Hahn: I was provided the opportunity to get a tour of the city hall and police station buildings. I find them to be undersized and under-equipped for their modern needs. An immediate course of action should be considered to rectify this.
Lueb: Our city facilities are in poor condition, especially our Tigard Police Department. The police department roof leaks and can no longer be repaired. We are also out of locker space for our female officers and unable to provide them adequate space to work, among other issues.The city has started looking into options for new facilities to address the needs of all the departments including adequate space for our police department. The best option currently is an all-in-one facility where the current Public Works department is located off Burnham Street. This new facility could also include a parking structure which would serve the downtown area as well as the new Universal Plaza. Funding for this project could potentially be achieved through a continuation of the Library Bond when it expires. This would be a great opportunity and would mean no new taxes for Tigard residents.
Shaw: Having toured many Tigard city facilities, including most recently the Tigard Police Station, I support the proposal to develop a new multi-service building. A new building is necessary for seismic safety concerns for Tigard's employees and residents who visit these buildings and to keep businesses and attract new businesses who want to invest in Tigard. If the city does not invest in its own infrastructure then why would a business want to invest in Tigard? Economic development that includes good paying jobs is vital to the future of Tigard.

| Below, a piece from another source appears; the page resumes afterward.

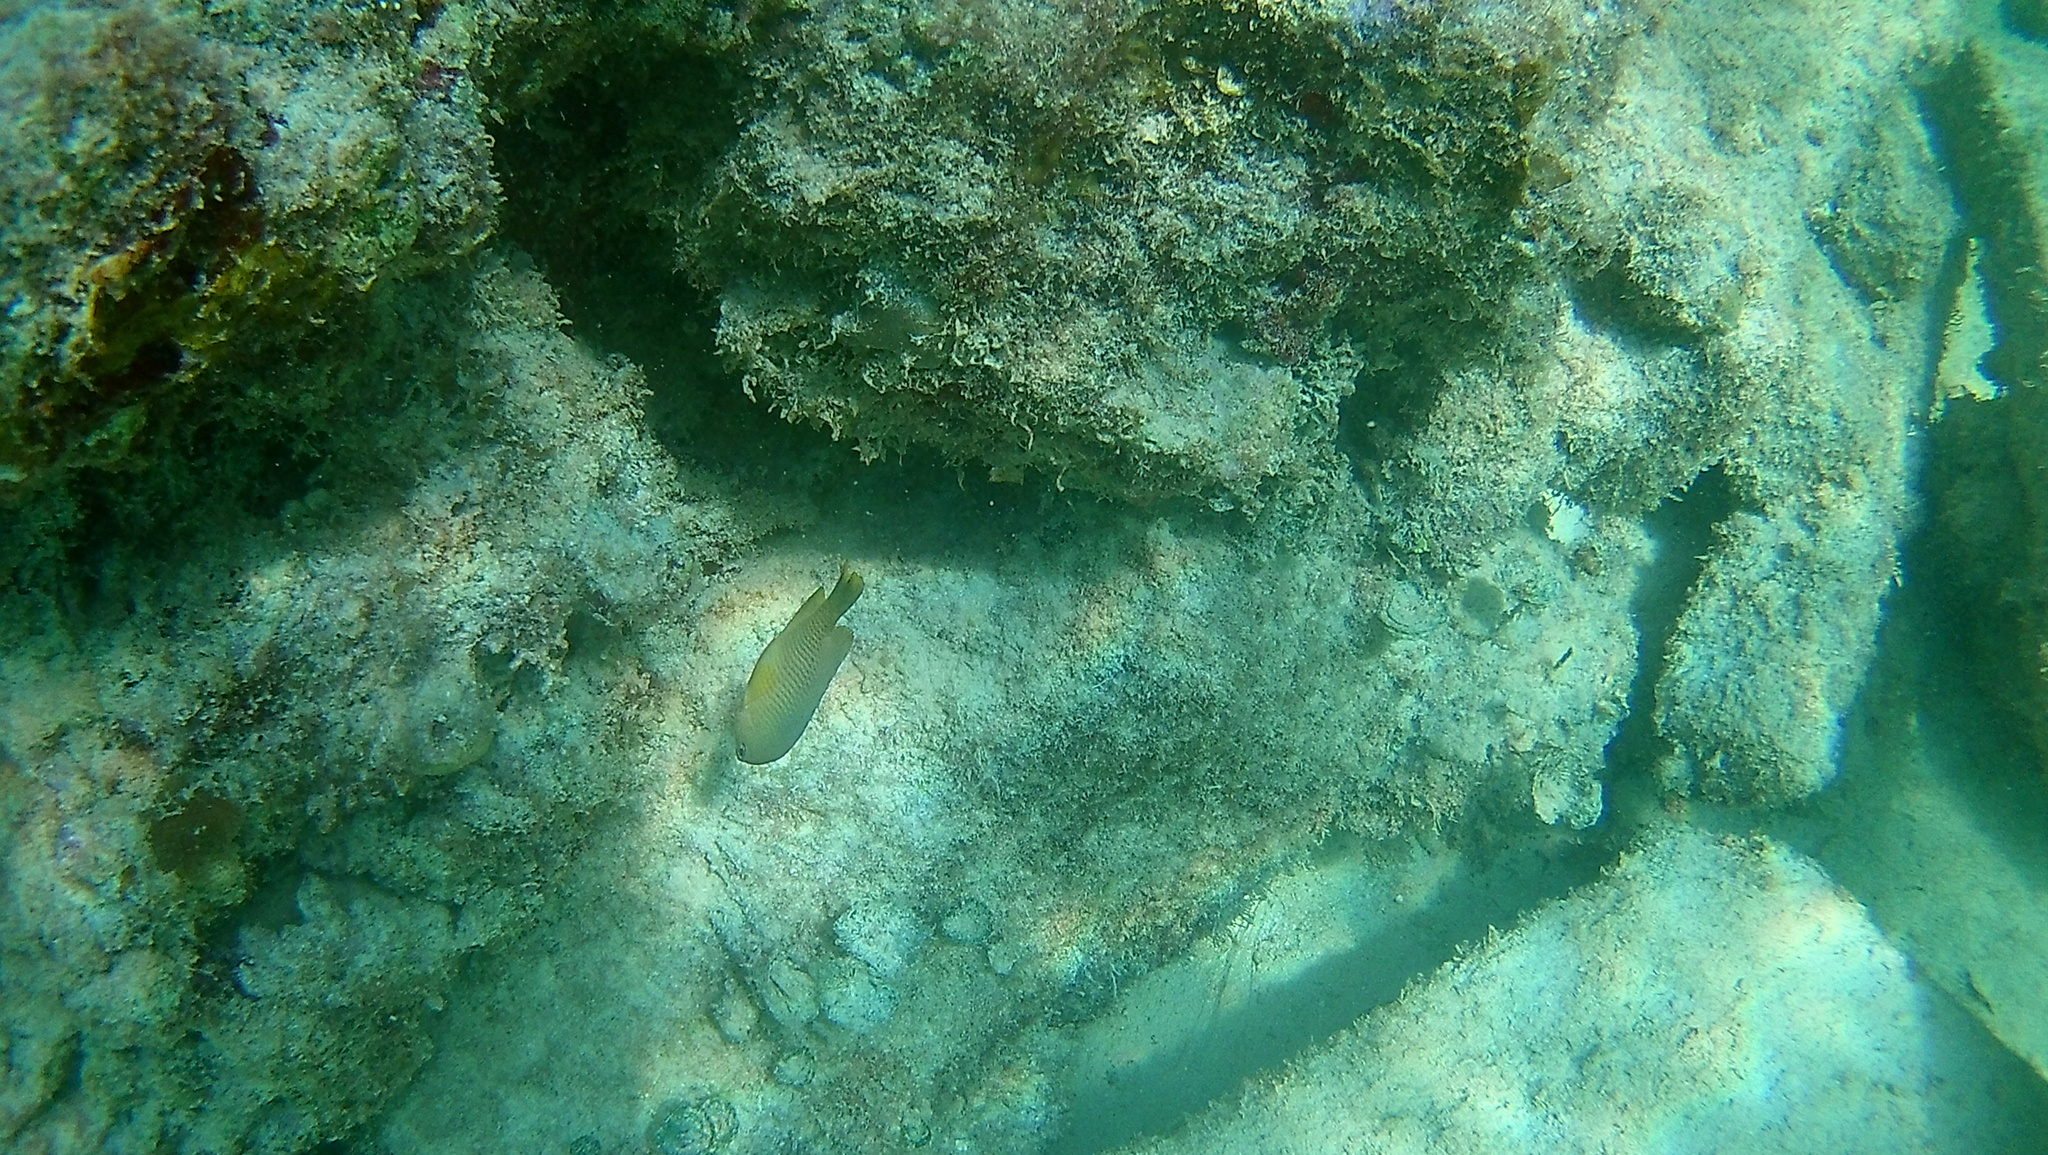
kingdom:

Continuing city services in the downtown main street corridor redevelopment area would further leverage the current redevelopment of the downtown main street core. The proposal also includes building apartments, which would further ensure housing availability and a vibrant downtown.
Woodard: After reviewing the city facilities state of repairs and review in 2014-15 while serving on council, I found it was the police station in need of major renovation and repair to be functionally and structurally sound. To that point — I'd recommend as I did then, the city look to renovate the police department to adequately accommodate our police operations. Select city hall administrators could vacate office space and become telecommuters. This shift in workforce space would provide the opportunity to partially renovate or rebuild the building. Or the city could lease space until renovation completion. In the era of COVID-19, we've learned, technology allows us to work outside of office environments very efficiently. Asking taxpayers for $10's of millions more for a new 4-story city hall, for mostly office space, with additional operational costs, may not be the best deal for our police department or taxpayers at this time
Wright: I know our facilities, from our police department to our city offices and the fact is that we need to improve here if we hope to adequately support our vision for a healthy and thriving Tigard of the future. To accomplish this, we need long term focus and an action plan that will not place any undue burden on any one group or party. We can employ a modern business approach to help us unlock the full potential of city revenues and create a proactive approach toward maximizing efficiencies. A 2019 McKinsey study says there are four key municipal revenue sources: Service Fees, Fines, Charges, and Assets/Investments and they've recently published their research on new revenue levers in those four arenas. It is imperative that we leverage this and other new research like it to explore how we can best remedy our budget shortfalls.